───── Data shown ─────

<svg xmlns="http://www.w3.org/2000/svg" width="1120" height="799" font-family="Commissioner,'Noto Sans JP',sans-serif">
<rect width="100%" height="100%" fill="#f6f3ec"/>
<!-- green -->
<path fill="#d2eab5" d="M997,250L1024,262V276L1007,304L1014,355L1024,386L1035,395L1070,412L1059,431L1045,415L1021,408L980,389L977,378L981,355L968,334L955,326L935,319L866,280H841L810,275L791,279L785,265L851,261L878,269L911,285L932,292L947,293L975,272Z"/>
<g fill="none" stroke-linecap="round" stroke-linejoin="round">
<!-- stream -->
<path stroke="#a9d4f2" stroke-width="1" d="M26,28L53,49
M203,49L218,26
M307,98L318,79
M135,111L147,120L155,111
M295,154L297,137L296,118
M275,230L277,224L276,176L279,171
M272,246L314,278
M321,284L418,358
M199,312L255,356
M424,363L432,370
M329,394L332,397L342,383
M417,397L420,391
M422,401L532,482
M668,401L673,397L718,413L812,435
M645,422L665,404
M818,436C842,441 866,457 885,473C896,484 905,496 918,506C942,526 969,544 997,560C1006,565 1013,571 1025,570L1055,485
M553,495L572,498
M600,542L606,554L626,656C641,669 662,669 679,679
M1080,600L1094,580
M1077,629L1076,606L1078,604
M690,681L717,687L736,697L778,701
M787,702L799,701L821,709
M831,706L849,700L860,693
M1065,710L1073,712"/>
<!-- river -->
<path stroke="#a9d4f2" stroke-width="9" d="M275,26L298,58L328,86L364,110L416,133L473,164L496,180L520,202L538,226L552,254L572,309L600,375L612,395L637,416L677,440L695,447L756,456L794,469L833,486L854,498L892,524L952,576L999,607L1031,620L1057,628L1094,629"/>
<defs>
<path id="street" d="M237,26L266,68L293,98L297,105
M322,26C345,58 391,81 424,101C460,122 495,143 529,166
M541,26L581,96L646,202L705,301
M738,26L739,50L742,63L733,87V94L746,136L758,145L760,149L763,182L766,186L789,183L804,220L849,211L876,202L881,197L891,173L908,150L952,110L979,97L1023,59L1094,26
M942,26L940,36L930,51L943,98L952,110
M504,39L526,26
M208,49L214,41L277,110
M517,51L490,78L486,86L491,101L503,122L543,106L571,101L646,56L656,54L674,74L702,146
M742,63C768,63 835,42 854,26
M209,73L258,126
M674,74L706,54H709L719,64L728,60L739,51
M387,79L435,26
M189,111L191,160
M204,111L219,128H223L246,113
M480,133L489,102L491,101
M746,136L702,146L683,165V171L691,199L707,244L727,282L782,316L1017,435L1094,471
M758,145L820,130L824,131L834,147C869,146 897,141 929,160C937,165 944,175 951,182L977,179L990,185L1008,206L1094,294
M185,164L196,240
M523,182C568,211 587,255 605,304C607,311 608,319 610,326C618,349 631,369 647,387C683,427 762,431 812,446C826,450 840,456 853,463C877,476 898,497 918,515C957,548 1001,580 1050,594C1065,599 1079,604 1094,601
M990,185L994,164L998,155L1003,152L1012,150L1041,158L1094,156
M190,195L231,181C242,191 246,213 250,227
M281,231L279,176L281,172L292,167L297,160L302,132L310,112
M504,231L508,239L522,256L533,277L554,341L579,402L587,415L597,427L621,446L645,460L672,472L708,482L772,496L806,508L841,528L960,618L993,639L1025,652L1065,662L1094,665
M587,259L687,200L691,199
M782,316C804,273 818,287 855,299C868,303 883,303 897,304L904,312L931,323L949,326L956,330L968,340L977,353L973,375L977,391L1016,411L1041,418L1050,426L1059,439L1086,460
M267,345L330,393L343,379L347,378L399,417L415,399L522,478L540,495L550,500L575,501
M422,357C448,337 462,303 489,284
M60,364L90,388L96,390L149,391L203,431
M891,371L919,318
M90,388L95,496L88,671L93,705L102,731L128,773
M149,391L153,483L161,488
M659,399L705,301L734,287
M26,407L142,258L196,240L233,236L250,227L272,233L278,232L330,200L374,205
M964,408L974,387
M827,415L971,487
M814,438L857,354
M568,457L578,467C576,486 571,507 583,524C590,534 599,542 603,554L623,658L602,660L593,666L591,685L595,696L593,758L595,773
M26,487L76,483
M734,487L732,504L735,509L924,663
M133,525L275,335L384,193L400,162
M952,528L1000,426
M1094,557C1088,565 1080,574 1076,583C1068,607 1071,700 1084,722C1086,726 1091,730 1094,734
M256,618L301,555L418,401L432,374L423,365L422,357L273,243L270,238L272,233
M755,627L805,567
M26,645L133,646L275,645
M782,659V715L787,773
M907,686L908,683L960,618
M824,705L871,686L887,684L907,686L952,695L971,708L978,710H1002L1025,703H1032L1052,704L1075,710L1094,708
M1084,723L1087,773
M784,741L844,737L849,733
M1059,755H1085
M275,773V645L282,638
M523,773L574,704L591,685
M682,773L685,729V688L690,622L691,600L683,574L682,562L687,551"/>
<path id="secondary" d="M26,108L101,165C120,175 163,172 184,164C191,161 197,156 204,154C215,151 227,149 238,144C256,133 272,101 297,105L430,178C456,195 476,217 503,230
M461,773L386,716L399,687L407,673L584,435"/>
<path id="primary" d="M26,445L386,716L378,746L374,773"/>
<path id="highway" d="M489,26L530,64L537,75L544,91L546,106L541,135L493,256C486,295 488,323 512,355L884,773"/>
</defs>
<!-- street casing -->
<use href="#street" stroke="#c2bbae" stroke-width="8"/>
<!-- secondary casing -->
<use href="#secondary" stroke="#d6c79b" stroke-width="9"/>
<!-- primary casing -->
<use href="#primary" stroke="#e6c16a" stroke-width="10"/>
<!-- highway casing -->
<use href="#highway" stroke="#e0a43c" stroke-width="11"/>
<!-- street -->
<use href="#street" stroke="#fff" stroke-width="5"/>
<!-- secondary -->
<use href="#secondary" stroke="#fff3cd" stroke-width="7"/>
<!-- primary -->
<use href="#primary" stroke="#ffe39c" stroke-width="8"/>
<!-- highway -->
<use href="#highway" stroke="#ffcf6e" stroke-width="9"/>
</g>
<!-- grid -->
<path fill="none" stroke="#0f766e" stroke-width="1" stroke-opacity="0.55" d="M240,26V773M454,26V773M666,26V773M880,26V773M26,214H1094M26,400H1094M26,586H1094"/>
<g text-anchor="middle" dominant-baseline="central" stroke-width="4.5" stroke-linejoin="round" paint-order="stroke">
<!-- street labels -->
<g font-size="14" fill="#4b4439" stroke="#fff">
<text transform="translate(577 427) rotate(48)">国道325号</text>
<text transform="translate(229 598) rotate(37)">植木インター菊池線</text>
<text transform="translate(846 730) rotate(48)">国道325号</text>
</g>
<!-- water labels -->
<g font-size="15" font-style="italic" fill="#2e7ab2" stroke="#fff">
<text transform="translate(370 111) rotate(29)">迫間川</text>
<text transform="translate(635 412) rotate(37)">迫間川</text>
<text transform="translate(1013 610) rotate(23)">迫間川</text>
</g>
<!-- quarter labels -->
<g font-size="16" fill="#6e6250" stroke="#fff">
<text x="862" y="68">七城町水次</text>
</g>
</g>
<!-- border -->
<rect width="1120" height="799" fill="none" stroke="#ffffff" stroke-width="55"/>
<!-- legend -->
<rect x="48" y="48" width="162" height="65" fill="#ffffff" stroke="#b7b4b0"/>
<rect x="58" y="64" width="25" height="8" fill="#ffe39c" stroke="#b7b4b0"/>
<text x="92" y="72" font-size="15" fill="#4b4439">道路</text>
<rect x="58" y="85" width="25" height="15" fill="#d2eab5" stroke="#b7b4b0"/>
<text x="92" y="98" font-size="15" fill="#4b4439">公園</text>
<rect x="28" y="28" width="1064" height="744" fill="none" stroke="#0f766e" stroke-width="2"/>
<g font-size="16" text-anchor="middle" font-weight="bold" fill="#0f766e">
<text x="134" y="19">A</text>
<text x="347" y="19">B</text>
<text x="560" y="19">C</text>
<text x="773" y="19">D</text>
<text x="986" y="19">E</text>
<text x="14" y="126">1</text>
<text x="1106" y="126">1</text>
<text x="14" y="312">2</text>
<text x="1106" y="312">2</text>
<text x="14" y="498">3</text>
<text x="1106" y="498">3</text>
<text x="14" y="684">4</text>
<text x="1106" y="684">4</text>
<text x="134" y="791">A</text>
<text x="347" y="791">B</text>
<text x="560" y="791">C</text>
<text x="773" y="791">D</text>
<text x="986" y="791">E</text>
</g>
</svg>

─────

Across the data, find each line that has "linejoin" in it and copy that line.

■ Response to this task:
<g fill="none" stroke-linecap="round" stroke-linejoin="round">
<g text-anchor="middle" dominant-baseline="central" stroke-width="4.5" stroke-linejoin="round" paint-order="stroke">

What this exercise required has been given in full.